Ancaman siber kini semakin mengkhawatirkan dengan munculnya jenis ransomware baru yang tidak lagi hanya menyandera data. Temuan terbaru mengungkapkan adanya malware yang justru menghancurkan file korbannya secara total tanpa bisa dipulihkan kembali.
Vect 2.0 dilaporkan memiliki cacat desain yang sangat fatal dalam sistem kerjanya, seperti dikutip dari Tekno. Alih-alih mengunci akses file untuk meminta tebusan, program jahat ini justru berfungsi sebagai penghapus data atau data wiper.
Peneliti keamanan dari Check Point menjelaskan bahwa Vect 2.0 sebenarnya mencoba melakukan enkripsi dengan membagi file menjadi beberapa bagian. Namun, terdapat kegagalan teknis dalam proses penyimpanan kode enkripsi atau nonce.
Dari empat kode yang dihasilkan dalam proses tersebut, sistem hanya menyimpan satu kode, sementara tiga lainnya hilang secara permanen. Hal ini menyebabkan proses enkripsi gagal total pada file yang memiliki ukuran di atas 128 KB.
Alih-alih terenkripsi dengan benar, file tersebut justru tertimpa oleh susunan data acak yang tidak beraturan. Kondisi ini membuat dokumen atau data milik korban rusak dan tidak mungkin untuk dikembalikan ke bentuk semula.

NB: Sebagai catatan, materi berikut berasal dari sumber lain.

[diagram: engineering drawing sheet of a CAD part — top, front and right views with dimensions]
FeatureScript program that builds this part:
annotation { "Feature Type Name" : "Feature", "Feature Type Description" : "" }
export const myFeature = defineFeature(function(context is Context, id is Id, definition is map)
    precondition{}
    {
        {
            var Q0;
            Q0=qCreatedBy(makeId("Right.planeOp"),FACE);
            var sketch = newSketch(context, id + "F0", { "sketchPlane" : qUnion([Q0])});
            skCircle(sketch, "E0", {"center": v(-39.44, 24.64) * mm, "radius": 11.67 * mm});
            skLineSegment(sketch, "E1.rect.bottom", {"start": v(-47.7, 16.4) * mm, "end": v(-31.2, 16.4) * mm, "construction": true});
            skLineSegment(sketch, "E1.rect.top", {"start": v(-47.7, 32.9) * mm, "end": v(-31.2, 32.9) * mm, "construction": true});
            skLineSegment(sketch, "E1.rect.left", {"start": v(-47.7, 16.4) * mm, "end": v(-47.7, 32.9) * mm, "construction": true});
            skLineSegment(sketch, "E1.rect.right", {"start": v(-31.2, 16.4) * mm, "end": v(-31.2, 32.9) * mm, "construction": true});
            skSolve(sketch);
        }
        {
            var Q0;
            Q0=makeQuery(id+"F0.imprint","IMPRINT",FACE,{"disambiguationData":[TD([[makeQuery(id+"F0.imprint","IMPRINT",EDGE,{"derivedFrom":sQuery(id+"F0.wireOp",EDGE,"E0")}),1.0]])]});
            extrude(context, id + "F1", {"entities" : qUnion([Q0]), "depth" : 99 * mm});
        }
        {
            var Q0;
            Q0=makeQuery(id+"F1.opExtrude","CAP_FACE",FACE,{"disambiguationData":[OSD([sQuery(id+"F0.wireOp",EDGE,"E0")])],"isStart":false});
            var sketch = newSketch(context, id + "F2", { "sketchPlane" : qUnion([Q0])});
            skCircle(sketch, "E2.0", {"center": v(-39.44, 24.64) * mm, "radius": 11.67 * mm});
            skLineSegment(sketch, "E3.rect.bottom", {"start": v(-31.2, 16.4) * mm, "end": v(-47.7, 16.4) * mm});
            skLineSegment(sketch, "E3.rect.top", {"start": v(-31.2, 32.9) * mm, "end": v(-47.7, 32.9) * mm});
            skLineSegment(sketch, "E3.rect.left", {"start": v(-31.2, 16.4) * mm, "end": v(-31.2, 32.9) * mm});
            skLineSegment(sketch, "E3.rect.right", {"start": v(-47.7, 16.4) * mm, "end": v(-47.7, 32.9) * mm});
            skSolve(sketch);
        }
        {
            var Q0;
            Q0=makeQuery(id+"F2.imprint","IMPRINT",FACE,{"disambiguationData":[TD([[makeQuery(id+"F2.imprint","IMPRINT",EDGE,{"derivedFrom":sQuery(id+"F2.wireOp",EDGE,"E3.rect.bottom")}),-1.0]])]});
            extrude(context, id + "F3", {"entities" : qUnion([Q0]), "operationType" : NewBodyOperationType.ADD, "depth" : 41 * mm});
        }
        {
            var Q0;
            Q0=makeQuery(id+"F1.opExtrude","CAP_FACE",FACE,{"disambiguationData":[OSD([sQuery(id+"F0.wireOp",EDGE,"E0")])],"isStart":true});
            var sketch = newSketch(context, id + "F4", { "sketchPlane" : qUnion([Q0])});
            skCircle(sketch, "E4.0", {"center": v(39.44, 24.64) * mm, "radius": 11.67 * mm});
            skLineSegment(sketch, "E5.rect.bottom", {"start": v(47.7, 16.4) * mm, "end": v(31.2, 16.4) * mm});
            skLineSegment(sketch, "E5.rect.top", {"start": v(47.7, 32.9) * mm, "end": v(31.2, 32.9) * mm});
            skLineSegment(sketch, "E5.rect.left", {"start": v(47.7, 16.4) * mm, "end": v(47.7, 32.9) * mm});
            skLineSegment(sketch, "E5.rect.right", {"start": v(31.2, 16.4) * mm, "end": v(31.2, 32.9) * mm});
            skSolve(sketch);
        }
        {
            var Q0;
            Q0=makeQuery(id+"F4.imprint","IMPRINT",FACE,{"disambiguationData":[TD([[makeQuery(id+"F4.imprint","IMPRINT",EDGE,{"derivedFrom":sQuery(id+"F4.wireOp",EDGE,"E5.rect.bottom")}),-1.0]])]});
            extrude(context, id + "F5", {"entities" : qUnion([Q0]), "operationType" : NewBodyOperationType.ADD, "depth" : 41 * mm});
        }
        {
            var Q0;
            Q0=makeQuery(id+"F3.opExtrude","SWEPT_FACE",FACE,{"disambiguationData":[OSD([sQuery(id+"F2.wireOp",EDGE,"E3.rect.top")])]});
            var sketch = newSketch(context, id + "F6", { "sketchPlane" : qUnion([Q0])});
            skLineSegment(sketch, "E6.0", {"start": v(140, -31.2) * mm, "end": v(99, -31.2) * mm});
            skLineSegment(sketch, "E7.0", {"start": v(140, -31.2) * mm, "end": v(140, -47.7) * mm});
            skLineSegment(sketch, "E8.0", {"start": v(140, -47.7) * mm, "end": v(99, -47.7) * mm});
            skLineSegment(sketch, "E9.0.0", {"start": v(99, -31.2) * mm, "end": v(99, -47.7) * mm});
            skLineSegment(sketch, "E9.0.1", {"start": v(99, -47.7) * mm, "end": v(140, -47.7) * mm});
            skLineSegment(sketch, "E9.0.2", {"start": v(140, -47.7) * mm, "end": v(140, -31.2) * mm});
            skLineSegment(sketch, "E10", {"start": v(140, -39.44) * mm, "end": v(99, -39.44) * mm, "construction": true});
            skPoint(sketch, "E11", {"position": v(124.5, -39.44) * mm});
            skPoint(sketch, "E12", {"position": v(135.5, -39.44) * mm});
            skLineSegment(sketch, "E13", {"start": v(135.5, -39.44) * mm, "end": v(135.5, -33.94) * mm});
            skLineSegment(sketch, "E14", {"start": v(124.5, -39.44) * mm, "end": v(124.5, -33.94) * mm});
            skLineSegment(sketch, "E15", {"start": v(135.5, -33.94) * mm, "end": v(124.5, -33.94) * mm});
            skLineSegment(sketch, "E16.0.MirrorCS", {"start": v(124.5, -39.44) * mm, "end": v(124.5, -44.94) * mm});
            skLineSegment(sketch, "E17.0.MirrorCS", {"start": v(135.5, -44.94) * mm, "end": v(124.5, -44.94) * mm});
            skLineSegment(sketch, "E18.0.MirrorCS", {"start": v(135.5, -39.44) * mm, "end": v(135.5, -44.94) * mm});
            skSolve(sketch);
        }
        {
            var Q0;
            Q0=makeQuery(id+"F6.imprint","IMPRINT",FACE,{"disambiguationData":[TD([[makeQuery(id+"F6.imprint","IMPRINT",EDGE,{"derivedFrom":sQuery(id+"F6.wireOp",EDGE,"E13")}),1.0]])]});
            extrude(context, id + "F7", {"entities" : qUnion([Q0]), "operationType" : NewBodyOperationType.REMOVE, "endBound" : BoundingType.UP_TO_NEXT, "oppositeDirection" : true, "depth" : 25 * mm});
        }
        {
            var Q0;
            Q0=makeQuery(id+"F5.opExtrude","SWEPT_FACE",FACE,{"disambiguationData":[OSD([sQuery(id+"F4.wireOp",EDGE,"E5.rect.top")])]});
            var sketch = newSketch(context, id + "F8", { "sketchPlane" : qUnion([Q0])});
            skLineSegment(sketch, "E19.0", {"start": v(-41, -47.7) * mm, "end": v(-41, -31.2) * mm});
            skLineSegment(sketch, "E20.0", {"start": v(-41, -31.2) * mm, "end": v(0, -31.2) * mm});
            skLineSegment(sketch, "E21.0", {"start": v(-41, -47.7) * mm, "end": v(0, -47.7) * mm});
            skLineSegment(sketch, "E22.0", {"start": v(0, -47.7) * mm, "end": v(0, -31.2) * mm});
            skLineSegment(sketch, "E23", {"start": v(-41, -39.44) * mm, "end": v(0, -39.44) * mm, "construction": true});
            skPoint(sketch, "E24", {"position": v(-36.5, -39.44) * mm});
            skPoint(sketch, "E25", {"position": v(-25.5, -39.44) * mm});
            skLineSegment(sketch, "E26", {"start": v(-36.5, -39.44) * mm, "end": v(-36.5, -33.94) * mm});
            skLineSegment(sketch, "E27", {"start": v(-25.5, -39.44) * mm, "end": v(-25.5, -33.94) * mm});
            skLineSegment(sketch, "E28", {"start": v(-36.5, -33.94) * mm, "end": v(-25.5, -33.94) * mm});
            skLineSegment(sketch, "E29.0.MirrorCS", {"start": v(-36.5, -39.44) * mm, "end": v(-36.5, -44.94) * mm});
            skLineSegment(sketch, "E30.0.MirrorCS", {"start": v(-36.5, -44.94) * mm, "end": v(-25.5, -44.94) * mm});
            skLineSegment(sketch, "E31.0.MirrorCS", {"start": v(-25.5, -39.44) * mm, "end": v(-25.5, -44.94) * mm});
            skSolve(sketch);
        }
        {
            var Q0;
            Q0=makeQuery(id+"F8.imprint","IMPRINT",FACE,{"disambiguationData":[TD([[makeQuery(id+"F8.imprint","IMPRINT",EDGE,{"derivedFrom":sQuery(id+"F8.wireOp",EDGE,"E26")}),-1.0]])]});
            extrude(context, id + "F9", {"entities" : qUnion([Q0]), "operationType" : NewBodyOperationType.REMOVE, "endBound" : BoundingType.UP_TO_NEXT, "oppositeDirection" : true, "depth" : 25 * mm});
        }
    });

"Perilaku ini membuat file korban rusak permanen, bukan sekadar terkunci," tulis peneliti.
Dampak dari serangan ini sangat merugikan karena korban akan kehilangan informasi sepenuhnya meskipun mereka memutuskan untuk membayar tebusan. Data yang sudah terhapus akibat tertimpa data acak tersebut sudah tidak tersedia lagi di dalam sistem penyimpanan.
Serangan ini menargetkan berbagai format data penting, mulai dari dokumen teks, lembar kerja spreadsheet, hingga pangkalan data atau database. Kerusakan massal ini berpotensi menghentikan operasional sebuah perusahaan dalam waktu yang sangat singkat.
Vect 2.0 diketahui memiliki jangkauan serangan yang luas karena mendukung platform Windows, Linux, hingga sistem virtualisasi ESXi. Cacat desain yang sama ditemukan pada semua versi tersebut, yang menunjukkan adanya penggunaan basis kode yang identik.
Selain masalah pada enkripsi, malware ini juga terdeteksi memiliki sejumlah bug lain, termasuk adanya penurunan performa perangkat yang signifikan saat proses enkripsi sedang berjalan. Hal ini seringkali menjadi indikasi awal adanya aktivitas mencurigakan di sistem.
Ransomware ini dipasarkan melalui model ransomware-as-a-service (RaaS), yang memungkinkan berbagai kelompok kriminal menggunakannya dengan mudah. Pengembang Vect dilaporkan telah bermitra dengan kelompok TeamPCP, aktor intelektual yang kerap terlibat dalam serangan rantai pasok global.
Para peneliti berpendapat bahwa Vect 2.0 kemungkinan besar masih berada dalam tahap pengembangan awal atau versi yang belum matang. Meskipun saat ini masih dianggap cacat, potensi bahayanya akan meningkat drastis jika pengembang berhasil memperbaiki bug tersebut di masa mendatang.